Ainsi, on ne fait surtout que brancher des véhicules et des technologies faites ailleurs… sur nos bornes. Woupi. Donc, comme le dit très justement Normand Mousseau, on subventionne des véhicules fabriqués ailleurs et qui ne créent que peu voire zéro emploi ici.

De plus, plusieurs entreprises étrangères intéressées à venir investir au Québec dans ce secteur sont en train de tourner les talons pour repartir à cause de l’immobilisme des gouvernements du Québec et du Canada.

Quel flagrant manque de vision et/ou de compétence !

Fini l’Institut du Transport Électrique du Québec, fini le projet Nomade de véhicules d’auto partage faits au Québec, fini la simple possibilité de se pencher sur le projet de monorail.

Pendant ce temps, le gouvernement et la CDPQ Infra annoncent en grandes pompes un projet de REM10 qui aura à peu près ZÉRO impact sur les GES en transport routier du Québec. $6 milliards pour 0,06% de diminution des GES en transports routiers du Québec, ça revient à combien la tonne déjà ? $3,273, selon le GRAME.
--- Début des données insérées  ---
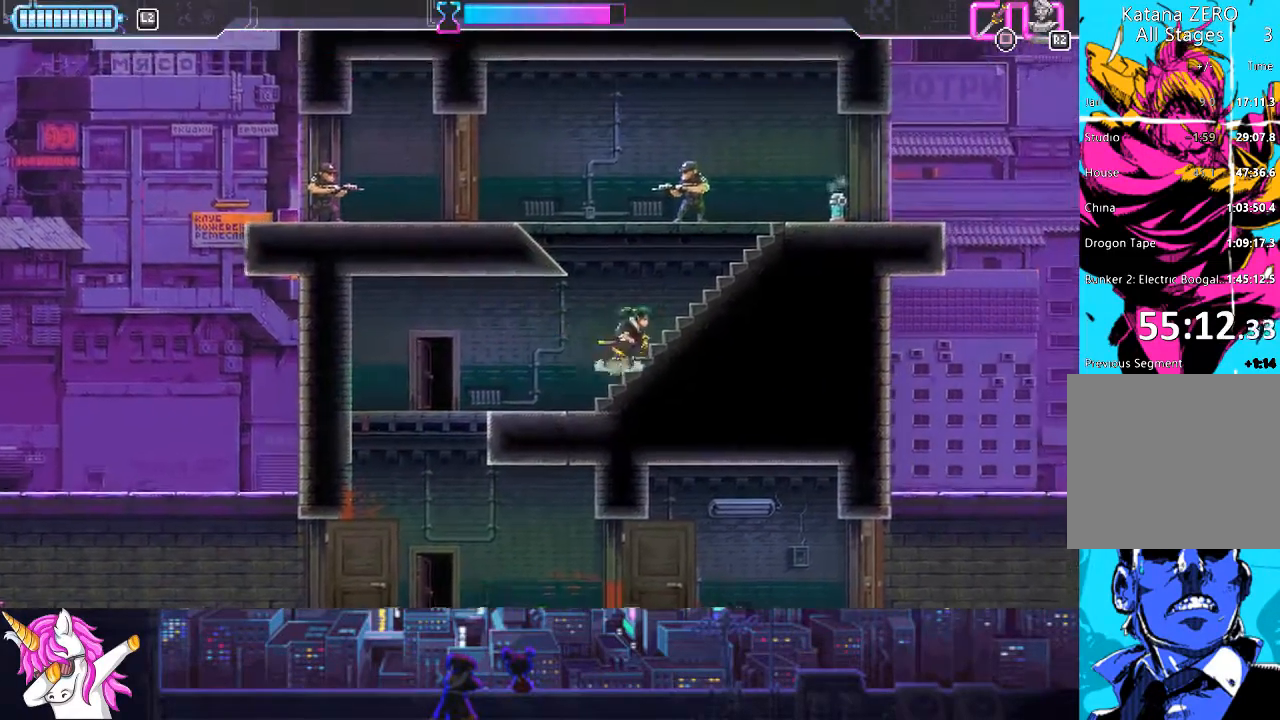
{"buttons": ["CROSS", "DPAD_LEFT"], "left_stick": "center", "right_stick": "center", "events": [[118, "DPAD_RIGHT", "up"], [118, "DPAD_UP", "down"], [186, "SQUARE", "down"], [304, "SQUARE", "up"], [337, "DPAD_LEFT", "down"], [388, "CROSS", "down"], [388, "DPAD_UP", "up"]]}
Lorsque j’étais au gouvernement, jamais nous n’avons prétendu que l’achat de véhicules électriques permettrait d’atteindre notre objectif de réduction des GES de -25% en 2020 par rapport à nos émissions de 1990. En fait, ce n’était pas son objectif. Ç’était plutôt le job du plan de lutte aux changements climatiques. Or, nous n’avons pas eu le temps d’en dévoiler un et le gouvernement Couillard, après 3 ans, n’a toujours pas dévoilé de plan détaillé de lutte aux GES expliquant comment il arriverait à son but.
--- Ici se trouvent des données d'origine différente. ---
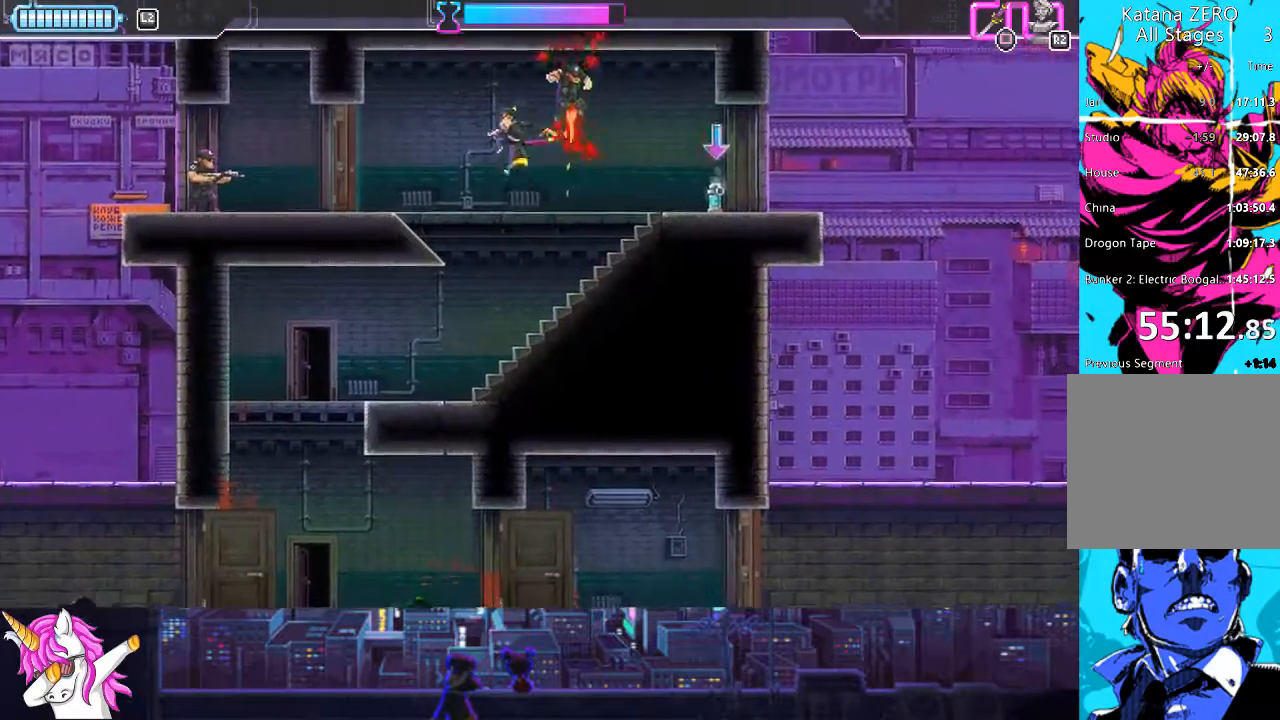
{"buttons": ["SQUARE", "DPAD_LEFT"], "left_stick": "center", "right_stick": "center", "events": [[51, "CROSS", "up"], [422, "SQUARE", "down"]]}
Que le gouvernement martèle aujourd’hui que son plan d’électrification des transports contribuera à atteindre leur objectif de -20% témoigne soit de leur volonté de déception, soit de leur ignorance.

Cela dit, nous étions persuadés qu’à l’horizon 2030, notre stratégie d’électrification des transports aurait eu un impact réel et positif sur les emplois et les GES du Québec.

Mais nous étions conscients ça ne réglait pas tout, loin de là. 

Et les subventions à l’achat ?

La pertinence de la question posée par M. Mousseau sur la subvention ou non à l’achat de voitures électriques demeure. En effet, lorsqu’on réalise que le plan global d’électrification des transports du gouvernement Couillard dispose d’un budget de $420 millions sur 5 ans et qu’il faudrait encore $680 millions en subventions (approximativement 85,000 véhicules électriques restants pour atteindre 100,000 VÉ X $8000 par véhicule) pour les seuls achats de véhicules, on se rend très vite compte que le calcul ne fonctionne pas.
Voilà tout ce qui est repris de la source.